無償返還届出書と相当地代改訂届出書の関係

Q.法人税基本通達には「無償返還届出書」と「相当地代改訂届出書」が示されていますが、この二つの届出書の使い分け方法と、届出後の効果の相違について説明してください。

A.「無償返還届出書」とは、会社が借地権を設定するなどして土地を他人に使用させる際、権利金を受け取らず、かつ地代が相場以下であっても、将来的にその土地を無償で返還することが合意されている場合に提出する届出書です。この場合、実際に支払われる地代と相場の地代との差額は認定されず、税務上は相場の地代が支払われたものとみなされます。これにより、土地が返還される際に地主が借地人へ立ち退き料を支払う必要がなくなります。

「相当地代改訂届出書」は、借地権設定契約で土地の価値が上がった際に地代を見直すことが約束されている場合に提出されます。この届出書を提出することで、土地の返還時の立ち退き料を支払う必要がなくなります。一方で、地代の見直しを行わないことやこの届出書を提出しない場合、土地価値の上昇に伴う地代見直しは必要なくなりますが、無償返還届出書を提出していないと、借地権者には借地期間中の特定権利が発生し、土地返還時には地主が立ち退き料を支払う必要が出てきます。

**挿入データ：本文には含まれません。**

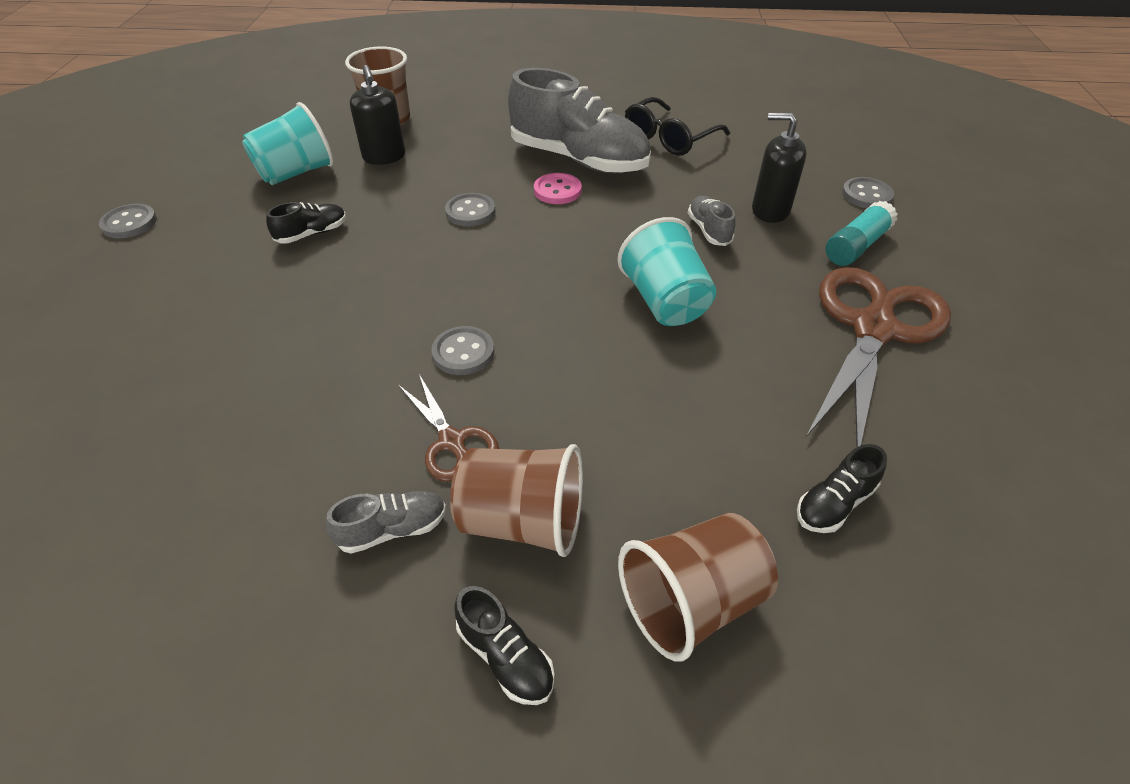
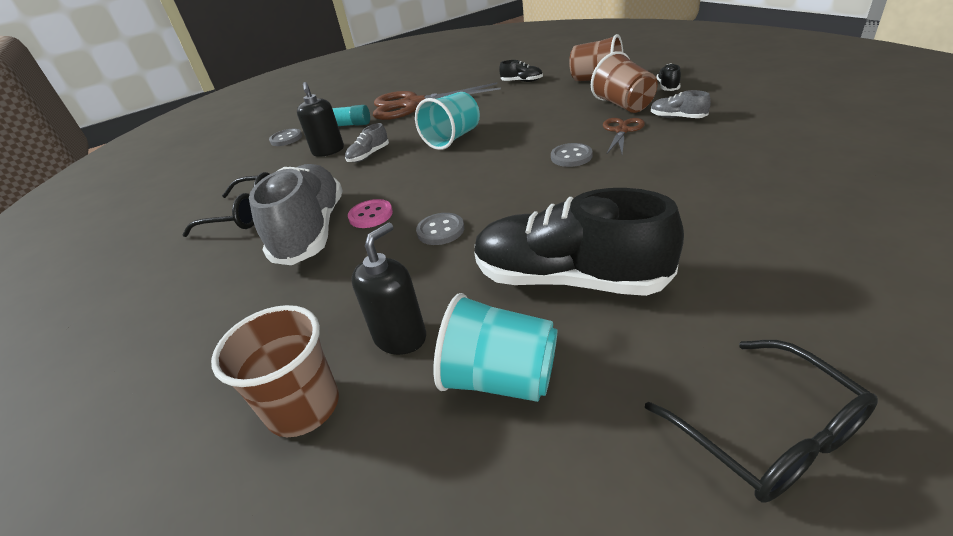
camera: 120 degrees left, 10 degrees down
(129, 223) = (766, 432): grey button -> black glasses
(312, 234) = (569, 279): black shoe -> black shoe, size x2.34

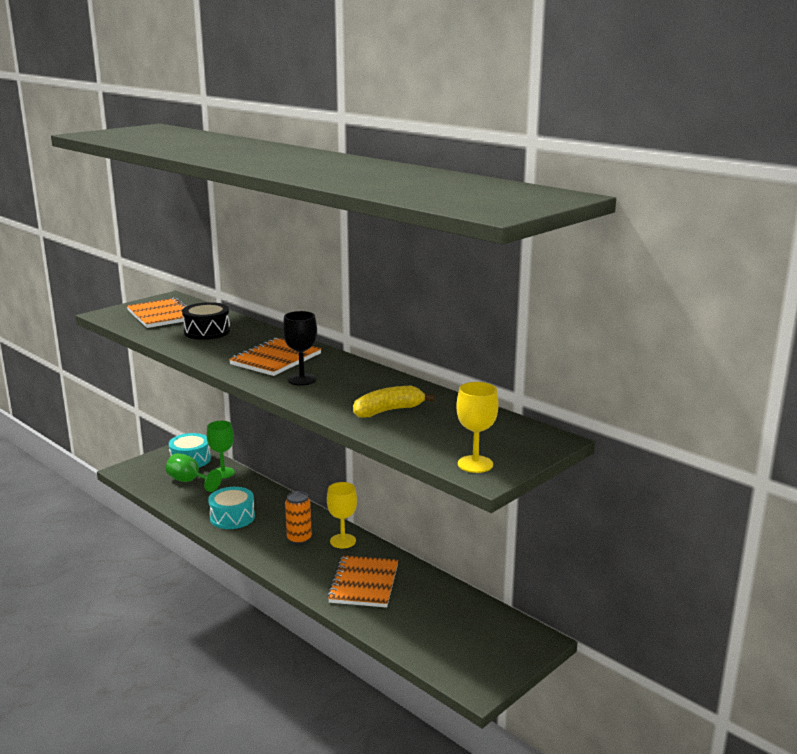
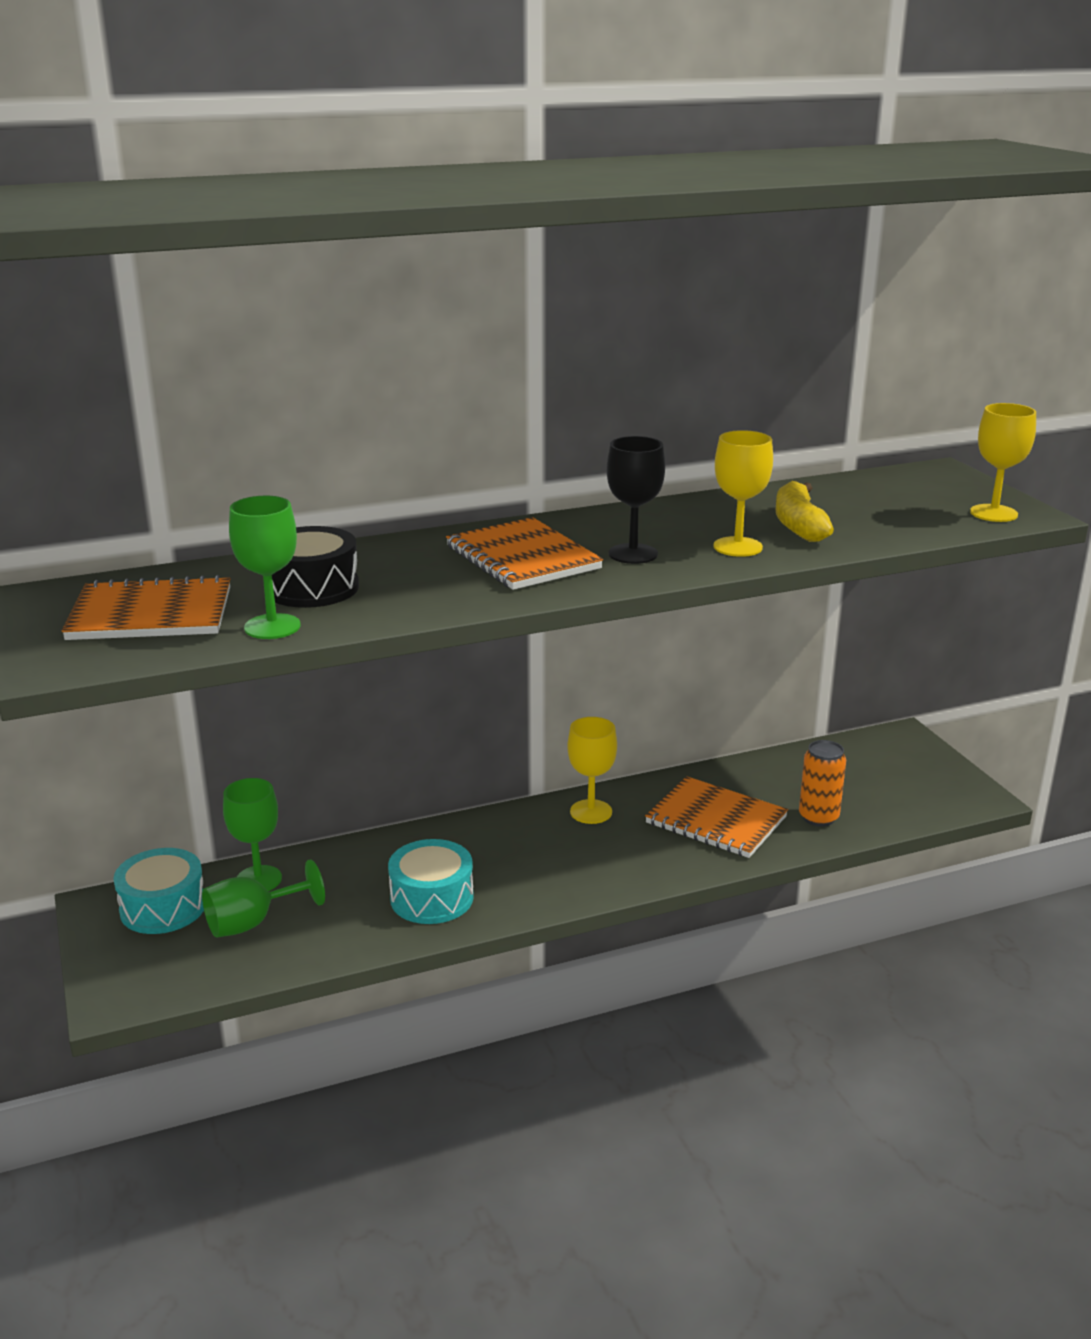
camera: 65 degrees left, 5 degrees up
(160, 334) = (272, 627): none -> green goblet
(299, 539) = (555, 847): orange can -> orange can (818, 817)
(335, 401) = (737, 547): none -> yellow goblet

要するに、両届出書の使い分けは、土地の使用期間中に相当の地代が支払われ、将来的に土地の価値が上昇する場合には「相当地代改訂届出書」を提出し、改訂しない場合は「無償返還届出書」の提出が適切となります。また、借地権設定時に相当の地代未満である場合には、「無償返還届出書」の提出が必要となり、立退き料の支払いを避けることができます。ただし、権利金や特別な経済的利益を受けている場合はこの限りではありません。